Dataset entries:
____
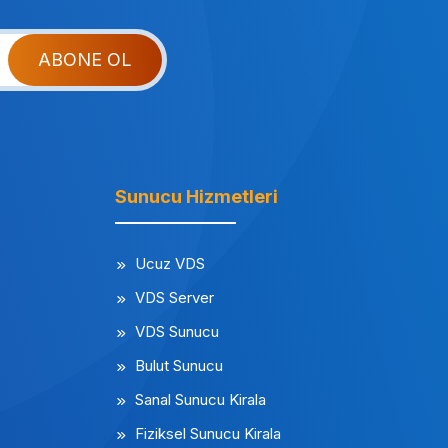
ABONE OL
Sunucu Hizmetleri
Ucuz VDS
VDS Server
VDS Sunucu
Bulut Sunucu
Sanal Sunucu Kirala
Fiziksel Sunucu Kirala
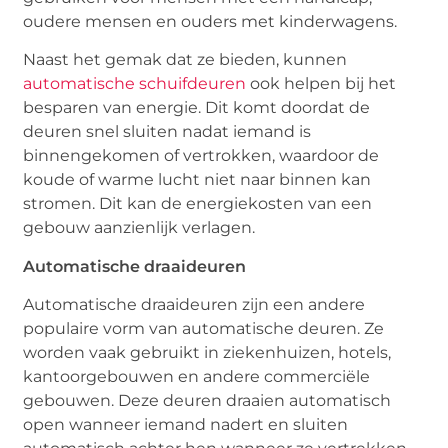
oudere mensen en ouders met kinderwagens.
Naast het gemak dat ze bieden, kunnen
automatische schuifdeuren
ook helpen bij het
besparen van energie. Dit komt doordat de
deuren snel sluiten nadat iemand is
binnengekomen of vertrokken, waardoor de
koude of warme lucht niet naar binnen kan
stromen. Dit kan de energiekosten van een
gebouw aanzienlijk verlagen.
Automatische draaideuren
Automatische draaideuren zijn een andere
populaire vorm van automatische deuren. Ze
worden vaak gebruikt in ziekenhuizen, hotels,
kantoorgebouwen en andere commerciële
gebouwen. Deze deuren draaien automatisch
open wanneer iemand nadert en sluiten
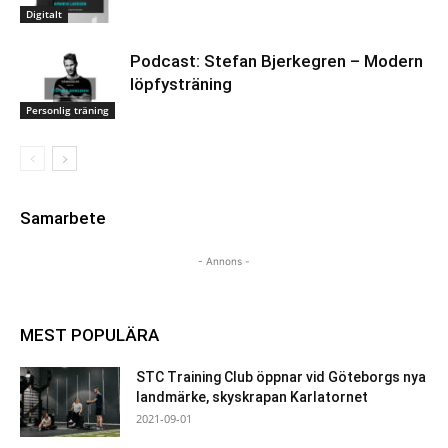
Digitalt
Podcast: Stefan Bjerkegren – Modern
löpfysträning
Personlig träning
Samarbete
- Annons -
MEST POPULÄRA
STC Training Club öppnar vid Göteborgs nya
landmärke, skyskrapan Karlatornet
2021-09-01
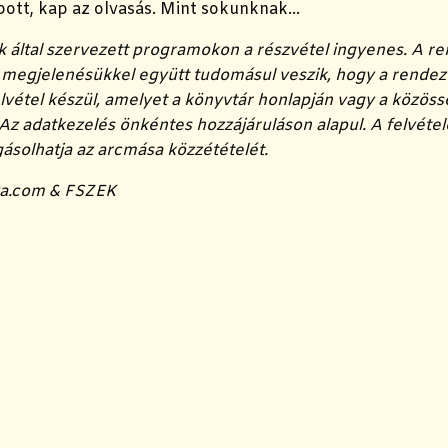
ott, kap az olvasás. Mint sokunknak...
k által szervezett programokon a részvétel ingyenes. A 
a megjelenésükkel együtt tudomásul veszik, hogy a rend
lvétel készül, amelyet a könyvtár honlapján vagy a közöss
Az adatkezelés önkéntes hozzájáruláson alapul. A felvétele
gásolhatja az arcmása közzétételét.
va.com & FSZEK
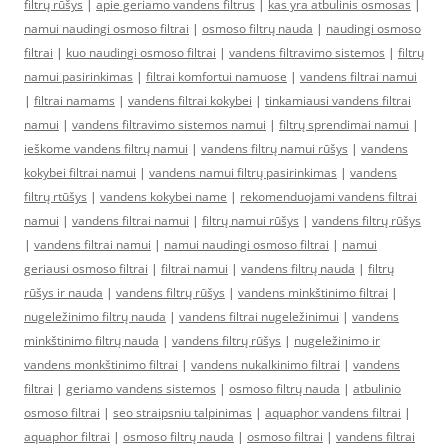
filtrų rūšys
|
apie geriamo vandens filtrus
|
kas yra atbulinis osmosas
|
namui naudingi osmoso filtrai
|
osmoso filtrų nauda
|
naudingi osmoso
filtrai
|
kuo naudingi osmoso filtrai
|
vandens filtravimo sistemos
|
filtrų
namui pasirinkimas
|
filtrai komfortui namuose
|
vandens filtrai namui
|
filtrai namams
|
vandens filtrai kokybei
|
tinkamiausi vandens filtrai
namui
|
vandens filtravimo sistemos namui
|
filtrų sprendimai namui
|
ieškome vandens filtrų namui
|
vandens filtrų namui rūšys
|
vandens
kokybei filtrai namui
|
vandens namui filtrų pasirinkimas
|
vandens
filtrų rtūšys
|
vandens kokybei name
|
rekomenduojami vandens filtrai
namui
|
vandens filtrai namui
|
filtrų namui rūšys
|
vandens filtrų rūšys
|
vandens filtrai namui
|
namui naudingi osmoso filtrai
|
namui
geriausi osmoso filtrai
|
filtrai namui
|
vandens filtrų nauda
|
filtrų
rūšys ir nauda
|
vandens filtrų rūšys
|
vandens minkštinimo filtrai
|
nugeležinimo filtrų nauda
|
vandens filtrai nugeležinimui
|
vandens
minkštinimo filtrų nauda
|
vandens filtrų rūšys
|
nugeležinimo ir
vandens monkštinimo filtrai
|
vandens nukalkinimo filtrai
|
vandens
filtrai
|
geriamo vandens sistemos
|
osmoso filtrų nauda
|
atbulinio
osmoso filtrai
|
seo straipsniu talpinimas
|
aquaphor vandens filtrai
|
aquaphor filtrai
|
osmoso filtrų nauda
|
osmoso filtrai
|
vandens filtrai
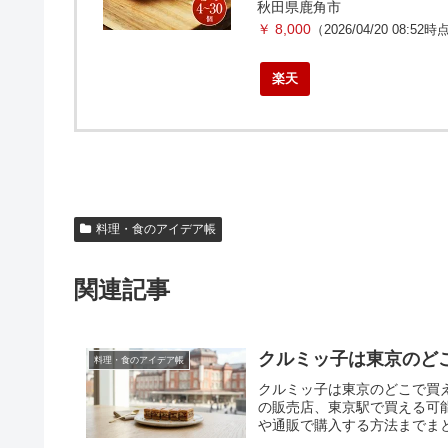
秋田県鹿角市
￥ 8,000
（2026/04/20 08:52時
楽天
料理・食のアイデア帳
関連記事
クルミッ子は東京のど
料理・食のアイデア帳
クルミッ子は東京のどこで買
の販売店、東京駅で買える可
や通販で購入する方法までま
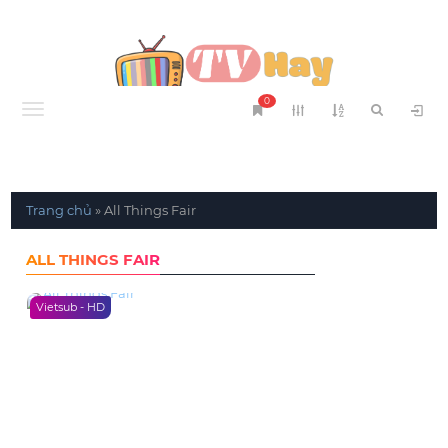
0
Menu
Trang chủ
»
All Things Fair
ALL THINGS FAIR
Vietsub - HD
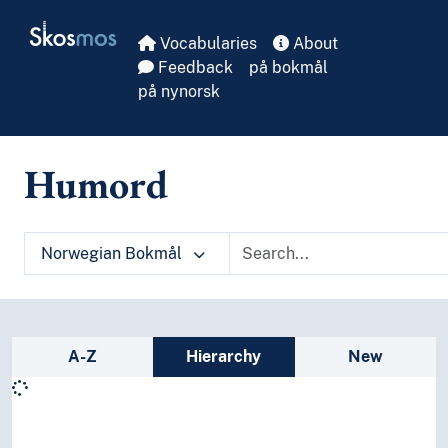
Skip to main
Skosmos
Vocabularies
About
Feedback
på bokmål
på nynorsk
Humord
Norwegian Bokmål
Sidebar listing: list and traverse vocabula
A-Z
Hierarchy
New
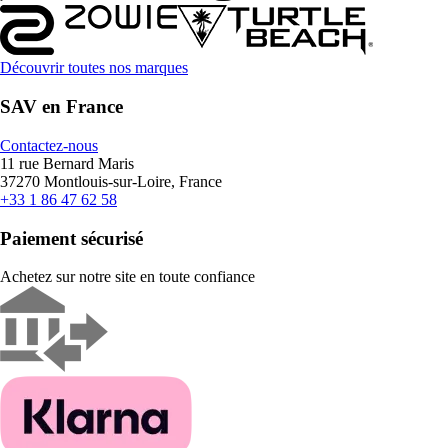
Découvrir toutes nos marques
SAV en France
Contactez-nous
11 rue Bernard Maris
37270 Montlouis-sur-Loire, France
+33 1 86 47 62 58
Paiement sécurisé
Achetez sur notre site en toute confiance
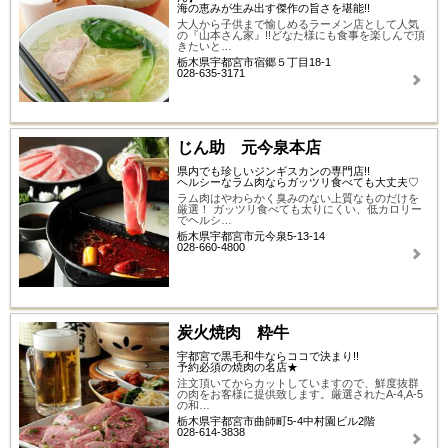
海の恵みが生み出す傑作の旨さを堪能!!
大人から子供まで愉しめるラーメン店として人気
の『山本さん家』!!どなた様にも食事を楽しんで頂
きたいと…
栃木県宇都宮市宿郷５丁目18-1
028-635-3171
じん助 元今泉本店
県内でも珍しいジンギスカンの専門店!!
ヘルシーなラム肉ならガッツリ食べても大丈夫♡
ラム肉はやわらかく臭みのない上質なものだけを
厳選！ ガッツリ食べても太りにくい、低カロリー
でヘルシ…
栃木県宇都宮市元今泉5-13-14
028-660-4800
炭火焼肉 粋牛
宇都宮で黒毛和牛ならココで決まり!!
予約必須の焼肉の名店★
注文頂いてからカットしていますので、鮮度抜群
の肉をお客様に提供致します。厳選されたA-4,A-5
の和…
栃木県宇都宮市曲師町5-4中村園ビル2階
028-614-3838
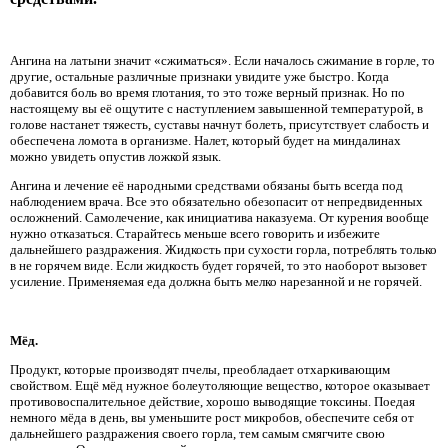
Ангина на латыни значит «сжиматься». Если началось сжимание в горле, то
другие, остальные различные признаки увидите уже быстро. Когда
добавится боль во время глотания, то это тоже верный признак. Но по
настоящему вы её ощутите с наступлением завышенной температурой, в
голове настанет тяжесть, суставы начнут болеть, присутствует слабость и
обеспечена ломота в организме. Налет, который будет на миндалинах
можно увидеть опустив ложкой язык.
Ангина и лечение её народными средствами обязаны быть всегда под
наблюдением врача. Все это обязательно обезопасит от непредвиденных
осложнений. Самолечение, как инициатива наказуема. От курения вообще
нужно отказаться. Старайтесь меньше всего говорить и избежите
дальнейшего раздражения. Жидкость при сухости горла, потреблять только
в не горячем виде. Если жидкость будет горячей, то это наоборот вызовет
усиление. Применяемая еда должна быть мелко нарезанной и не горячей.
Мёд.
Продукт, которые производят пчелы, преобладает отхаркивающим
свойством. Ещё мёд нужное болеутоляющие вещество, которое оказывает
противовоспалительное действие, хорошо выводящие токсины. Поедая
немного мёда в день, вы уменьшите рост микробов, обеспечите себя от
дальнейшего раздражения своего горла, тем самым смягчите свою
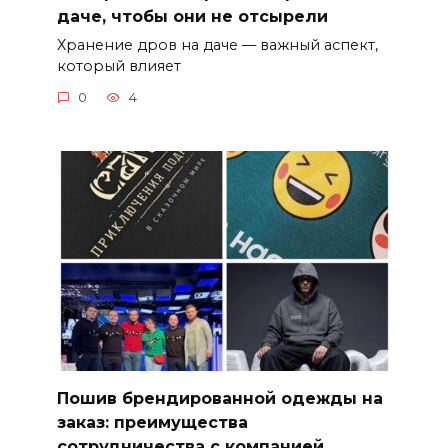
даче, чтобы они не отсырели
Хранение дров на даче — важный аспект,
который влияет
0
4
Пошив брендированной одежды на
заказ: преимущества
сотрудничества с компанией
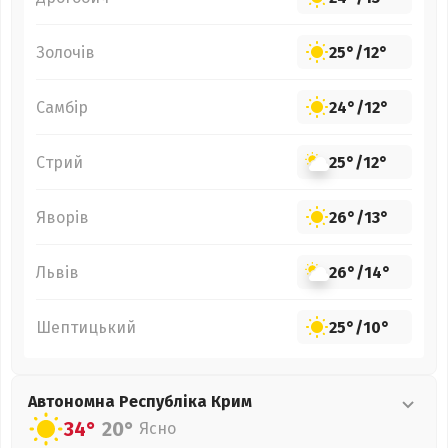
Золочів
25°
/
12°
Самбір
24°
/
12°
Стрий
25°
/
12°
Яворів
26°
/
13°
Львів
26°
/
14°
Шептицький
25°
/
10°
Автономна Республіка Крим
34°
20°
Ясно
____
Exercise aim »
Can you format the text lines of all the items above as a JSON list of strings, one string per line, with blank lines and the pictures left out?

Problem solution »
[
  "ABONE OL",
  "Sunucu Hizmetleri",
  "Ucuz VDS",
  "VDS Server",
  "VDS Sunucu",
  "Bulut Sunucu",
  "Sanal Sunucu Kirala",
  "Fiziksel Sunucu Kirala",
  "oudere mensen en ouders met kinderwagens.",
  "Naast het gemak dat ze bieden, kunnen",
  "automatische schuifdeuren",
  "ook helpen bij het",
  "besparen van energie. Dit komt doordat de",
  "deuren snel sluiten nadat iemand is",
  "binnengekomen of vertrokken, waardoor de",
  "koude of warme lucht niet naar binnen kan",
  "stromen. Dit kan de energiekosten van een",
  "gebouw aanzienlijk verlagen.",
  "Automatische draaideuren",
  "Automatische draaideuren zijn een andere",
  "populaire vorm van automatische deuren. Ze",
  "worden vaak gebruikt in ziekenhuizen, hotels,",
  "kantoorgebouwen en andere commerciële",
  "gebouwen. Deze deuren draaien automatisch",
  "open wanneer iemand nadert en sluiten",
  "Digitalt",
  "Podcast: Stefan Bjerkegren – Modern",
  "löpfysträning",
  "Personlig träning",
  "Samarbete",
  "- Annons -",
  "MEST POPULÄRA",
  "STC Training Club öppnar vid Göteborgs nya",
  "landmärke, skyskrapan Karlatornet",
  "2021-09-01",
  "ott, kap az olvasás. Mint sokunknak...",
  "k által szervezett programokon a részvétel ingyenes. A ",
  "a megjelenésükkel együtt tudomásul veszik, hogy a rend",
  "lvétel készül, amelyet a könyvtár honlapján vagy a közöss",
  "Az adatkezelés önkéntes hozzájáruláson alapul. A felvétele",
  "gásolhatja az arcmása közzétételét.",
  "va.com & FSZEK",
  "filtrų rūšys",
  "|",
  "apie geriamo vandens filtrus",
  "|",
  "kas yra atbulinis osmosas",
  "|",
  "namui naudingi osmoso filtrai",
  "|",
  "osmoso filtrų nauda",
  "|",
  "naudingi osmoso",
  "filtrai",
  "|",
  "kuo naudingi osmoso filtrai",
  "|",
  "vandens filtravimo sistemos",
  "|",
  "filtrų",
  "namui pasirinkimas",
  "|",
  "filtrai komfortui namuose",
  "|",
  "vandens filtrai namui",
  "|",
  "filtrai namams",
  "|",
  "vandens filtrai kokybei",
  "|",
  "tinkamiausi vandens filtrai",
  "namui",
  "|",
  "vandens filtravimo sistemos namui",
  "|",
  "filtrų sprendimai namui",
  "|",
  "ieškome vandens filtrų namui",
  "|",
  "vandens filtrų namui rūšys",
  "|",
  "vandens",
  "kokybei filtrai namui",
  "|",
  "vandens namui filtrų pasirinkimas",
  "|",
  "vandens",
  "filtrų rtūšys",
  "|",
  "vandens kokybei name",
  "|",
  "rekomenduojami vandens filtrai",
  "namui",
  "|",
  "vandens filtrai namui",
  "|",
  "filtrų namui rūšys",
  "|",
  "vandens filtrų rūšys",
  "|",
  "vandens filtrai namui",
  "|",
  "namui naudingi osmoso filtrai",
  "|",
  "namui",
  "geriausi osmoso filtrai",
  "|",
  "filtrai namui",
  "|",
  "vandens filtrų nauda",
  "|",
  "filtrų",
  "rūšys ir nauda",
  "|",
  "vandens filtrų rūšys",
  "|",
  "vandens minkštinimo filtrai",
  "|",
  "nugeležinimo filtrų nauda",
  "|",
  "vandens filtrai nugeležinimui",
  "|",
  "vandens",
  "minkštinimo filtrų nauda",
  "|",
  "vandens filtrų rūšys",
  "|",
  "nugeležinimo ir",
  "vandens monkštinimo filtrai",
  "|",
  "vandens nukalkinimo filtrai",
  "|",
  "vandens",
  "filtrai",
  "|",
  "geriamo vandens sistemos",
  "|",
  "osmoso filtrų nauda",
  "|",
  "atbulinio",
  "osmoso filtrai",
  "|",
  "seo straipsniu talpinimas",
  "|",
  "aquaphor vandens filtrai",
  "|",
  "aquaphor filtrai",
  "|",
  "osmoso filtrų nauda",
  "|",
  "osmoso filtrai",
  "|",
  "vandens filtrai",
  "秋田県鹿角市",
  "￥ 8,000",
  "（2026/04/20 08:52時",
  "楽天",
  "料理・食のアイデア帳",
  "関連記事",
  "クルミッ子は東京のど",
  "料理・食のアイデア帳",
  "クルミッ子は東京のどこで買",
  "の販売店、東京駅で買える可",
  "や通販で購入する方法までま",
  "0",
  "Menu",
  "Trang chủ",
  "»",
  "All Things Fair",
  "ALL THINGS FAIR",
  "Vietsub - HD",
  "Skip to main",
  "Skosmos",
  "Vocabularies",
  "About",
  "Feedback",
  "på bokmål",
  "på nynorsk",
  "Humord",
  "Norwegian Bokmål",
  "Sidebar listing: list and traverse vocabula",
  "A-Z",
  "Hierarchy",
  "New",
  "Découvrir toutes nos marques",
  "SAV en France",
  "Contactez-nous",
  "11 rue Bernard Maris",
  "37270 Montlouis-sur-Loire, France",
  "+33 1 86 47 62 58",
  "Paiement sécurisé",
  "Achetez sur notre site en toute confiance",
  "海の恵みが生み出す傑作の旨さを堪能!!",
  "大人から子供まで愉しめるラーメン店として人気",
  "の『山本さん家』!!どなた様にも食事を楽しんで頂",
  "きたいと…",
  "栃木県宇都宮市宿郷５丁目18-1",
  "028-635-3171",
  "じん助 元今泉本店",
  "県内でも珍しいジンギスカンの専門店!!",
  "ヘルシーなラム肉ならガッツリ食べても大丈夫♡",
  "ラム肉はやわらかく臭みのない上質なものだけを",
  "厳選！ ガッツリ食べても太りにくい、低カロリー",
  "でヘルシ…",
  "栃木県宇都宮市元今泉5-13-14",
  "028-660-4800",
  "炭火焼肉 粋牛",
  "宇都宮で黒毛和牛ならココで決まり!!",
  "予約必須の焼肉の名店★",
  "注文頂いてからカットしていますので、鮮度抜群",
  "の肉をお客様に提供致します。厳選されたA-4,A-5",
  "の和…",
  "栃木県宇都宮市曲師町5-4中村園ビル2階",
  "028-614-3838",
  "Ангина на латыни значит «сжиматься». Если началось сжимание в горле, то",
  "другие, остальные различные признаки увидите уже быстро. Когда",
  "добавится боль во время глотания, то это тоже верный признак. Но по",
  "настоящему вы её ощутите с наступлением завышенной температурой, в",
  "голове настанет тяжесть, суставы начнут болеть, присутствует слабость и",
  "обеспечена ломота в организме. Налет, который будет на миндалинах",
  "можно увидеть опустив ложкой язык.",
  "Ангина и лечение её народными средствами обязаны быть всегда под",
  "наблюдением врача. Все это обязательно обезопасит от непредвиденных",
  "осложнений. Самолечение, как инициатива наказуема. От курения вообще",
  "нужно отказаться. Старайтесь меньше всего говорить и избежите",
  "дальнейшего раздражения. Жидкость при сухости горла, потреблять только",
  "в не горячем виде. Если жидкость будет горячей, то это наоборот вызовет",
  "усиление. Применяемая еда должна быть мелко нарезанной и не горячей.",
  "Мёд.",
  "Продукт, которые производят пчелы, преобладает отхаркивающим",
  "свойством. Ещё мёд нужное болеутоляющие вещество, которое оказывает",
  "противовоспалительное действие, хорошо выводящие токсины. Поедая",
  "немного мёда в день, вы уменьшите рост микробов, обеспечите себя от",
  "дальнейшего раздражения своего горла, тем самым смягчите свою",
  "даче, чтобы они не отсырели",
  "Хранение дров на даче — важный аспект,",
  "который влияет",
  "0",
  "4",
  "Пошив брендированной одежды на",
  "заказ: преимущества",
  "сотрудничества с компанией",
  "Золочів",
  "25°",
  "/",
  "12°",
  "Самбір",
  "24°",
  "/",
  "12°",
  "Стрий",
  "25°",
  "/",
  "12°",
  "Яворів",
  "26°",
  "/",
  "13°",
  "Львів",
  "26°",
  "/",
  "14°",
  "Шептицький",
  "25°",
  "/",
  "10°",
  "Автономна Республіка Крим",
  "34°",
  "20°",
  "Ясно"
]